Гайто Газданов - Том 4. Пробуждение. Эвелина и ее друзья стр 80.

Шрифт
Фон

О Б. К. Зайцеве

Старейшему русскому писателю – Борису Константиновичу Зайцеву – девяносто лет. Кто еще в истории русской литературы достигал этого возраста? Борис Константинович Зайцев – современник Бунина, Леонида Андреева, Горького, Алексея Толстого, Андрея Белого – никого из них давно нет в живых. Чем бы ни объяснять это удивительное долголетие, его следует приветствовать. Борис Константинович Зайцев – наша живая связь не только с началом этого столетия, но и с концом XIX. Когда умер Толстой, в 1910 году, Зайцеву было двадцать девять лет.

В краткой литературной энциклопедии Зайцеву отведено тридцать пять строк, и надо сказать, что заметка о нем написана довольно объективно и даже не без некоторой благожелательности. Сказано только, что для Зайцева характерно мистическое восприятие жизни, внеклассовый христианский гуманизм. Что имел в виду автор заметки в энциклопедии, давая эту характеристику Зайцева, сказать трудно: "мистическое восприятие жизни и внеклассовый христианский гуманизм" – все это просто ничего не значит. Вероятнее всего, автор заметки имел в виду то, что Зайцев – человек глубоко верующий.

§ Исходные данные
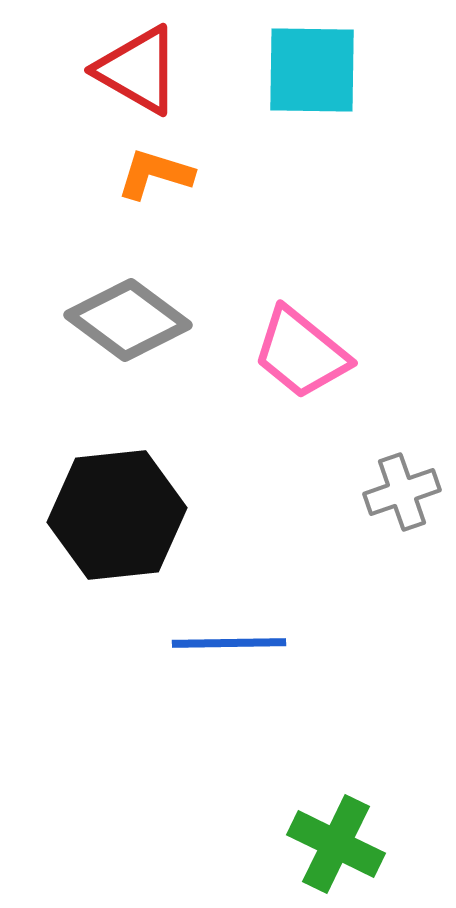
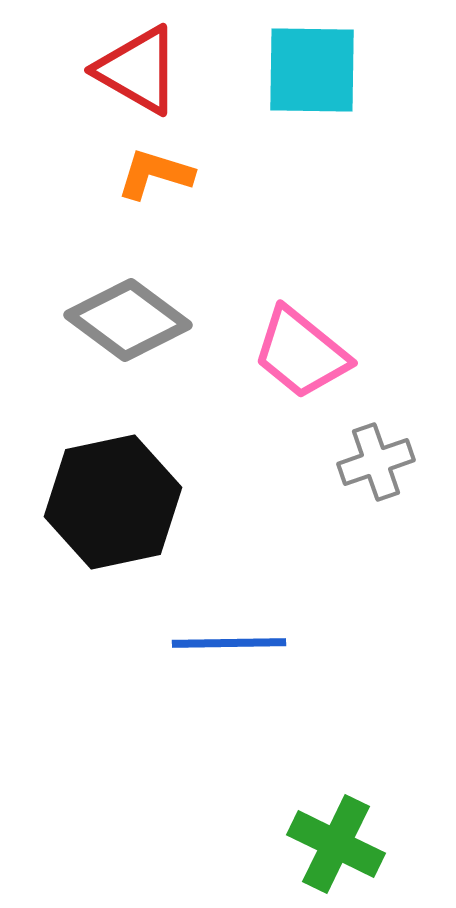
gray cross: moved 26 px left, 30 px up
black hexagon: moved 4 px left, 13 px up; rotated 6 degrees counterclockwise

§ Задание
Допишите продолжение текста о Борисе Зайцеве, начиная сразу после его последнего предложения.

§ Ответ
Жизнь Зайцева совпадает по времени с крупными историческими событиями, которых он был свидетелем и современником: русско-японская война, волнения в России, за ней последовавшие, первая мировая война, Февральская революция, Октябрьская революция, эмиграция, и наконец, вторая мировая война, которую он провел в оккупированном Париже, в нетопленой квартире, кутаясь в пальто и шарф, аккуратно переставляя флажки на карте военных действий и с нетерпением ожидая победы союзников. Но ничто, никакое событие, не могло внести смятение в его душу, ничто не могло заставить Зайцева потерять свое неизменное благожелательное спокойствие, – так, как будто бы все это его лично не касалось. И в какой-то мере это так и было. Конечно, не мистическое восприятие жизни, а гармоническая христианская концепция мира, которая существовала до нас и будет существовать после нас, тот отрезок времени, который дан человеку для жизни на земле и для того, чтобы понять несколько вечных истин – и, в частности, то, что пути Господни неисповедимы, до перехода туда, где "несть ни печали, ни воздыхания, но жизнь бесконечная". В том, что касается этого христианского постижения мира, у Зайцева никогда не было сомнений. И может быть, эта, его невозмутимая и непоколебимая, вера – одна из причин его долголетия.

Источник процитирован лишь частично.